**Prompt 1**
According to the DKG and VRF notes, how often is a VRF share created?
**Prompt 2**
Proceed with the DKG and VRF notes, picking up after the last line shown.

**Document passage**
AggregatePublicKeyShares(dkg, mpks)
AggregateSecretKeyShares(dkg)
StoreDKGSummary(dkg.GetDKGSummary())
StoreMagicBlock(magicBlock)

viewChangeProcess.clearViewChange()

• load created magic block from smartcontract
• use stored in chain dkg
• use stored in magic block mpks
• validate every share in magic block
• add this share if valid to dkg
• aggregate public shares to dkg
• aggregate secret shares to dkg
• store DKGSummary to the store for future use in VRFs
• store magic block to store
• prepare whole view change structure for future use

VRF

Every protocol round VRF share is created.

SendVRF

mb  = GetMagicBlock(current_round)
message = current_number + timeou_count + last_round_vrf_random_seed
var dkg = mc.GetDKGFromSummary(current_round)
share = GetBlsShare(message, current_round, dkg)
AddVRFShare(current_round, share)

if mb.Miners hasNode sender_node
    SendVRFShare(share)

• use last magic block
• create message as concatenation of three fields
• uses created DKGsummary from view-change protocol to create DKG
• if miner is from miners list create share
• send share to all miners from list

AddVRFShare

message = GetBlsMessageForRound(current_round)

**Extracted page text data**
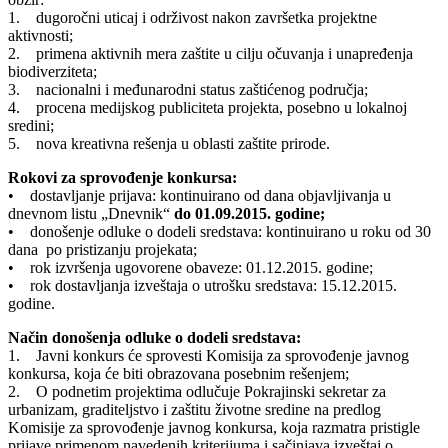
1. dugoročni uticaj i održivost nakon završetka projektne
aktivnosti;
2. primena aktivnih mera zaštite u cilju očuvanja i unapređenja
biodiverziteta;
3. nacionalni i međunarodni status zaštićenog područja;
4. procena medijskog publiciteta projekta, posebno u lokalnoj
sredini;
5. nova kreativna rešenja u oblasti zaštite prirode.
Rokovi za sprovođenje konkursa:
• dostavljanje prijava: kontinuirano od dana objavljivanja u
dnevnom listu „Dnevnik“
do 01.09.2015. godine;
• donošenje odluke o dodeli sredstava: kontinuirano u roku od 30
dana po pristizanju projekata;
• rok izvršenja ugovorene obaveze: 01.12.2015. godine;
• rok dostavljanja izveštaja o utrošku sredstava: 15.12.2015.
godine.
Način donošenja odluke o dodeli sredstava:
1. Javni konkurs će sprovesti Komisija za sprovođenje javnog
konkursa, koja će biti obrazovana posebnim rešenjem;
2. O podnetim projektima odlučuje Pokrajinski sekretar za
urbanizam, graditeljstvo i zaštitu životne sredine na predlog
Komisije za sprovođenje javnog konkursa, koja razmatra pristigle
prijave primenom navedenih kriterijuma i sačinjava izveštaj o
...
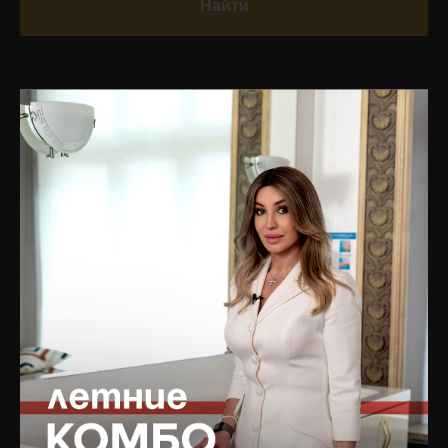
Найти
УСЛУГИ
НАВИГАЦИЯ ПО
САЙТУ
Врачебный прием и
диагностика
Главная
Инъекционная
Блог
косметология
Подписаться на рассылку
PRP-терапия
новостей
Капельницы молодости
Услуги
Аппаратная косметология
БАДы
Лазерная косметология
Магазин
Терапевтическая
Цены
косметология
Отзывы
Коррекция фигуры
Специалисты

**Written response 1**
A VRF share is created every protocol round.

**Written response 2**
partyID = ComputeIDdkg(share.GetPartyID)
dkg     = GetDKG(current_round)
valid = VerifySignature(dkg, share, message, partyID)

if valid 
    AddVRFShare(share, dkg.T)
    
collected = checkThreshold(current_round, dkg.T) //ThresholdNumBLSSigReceived()
if collected 
	previous_round = GetRound(mr.GetRoundNumber() - 1)
        groupSignature = CalBlsGpSign(dkg, share )
        bOutput = Hash(groupSignature)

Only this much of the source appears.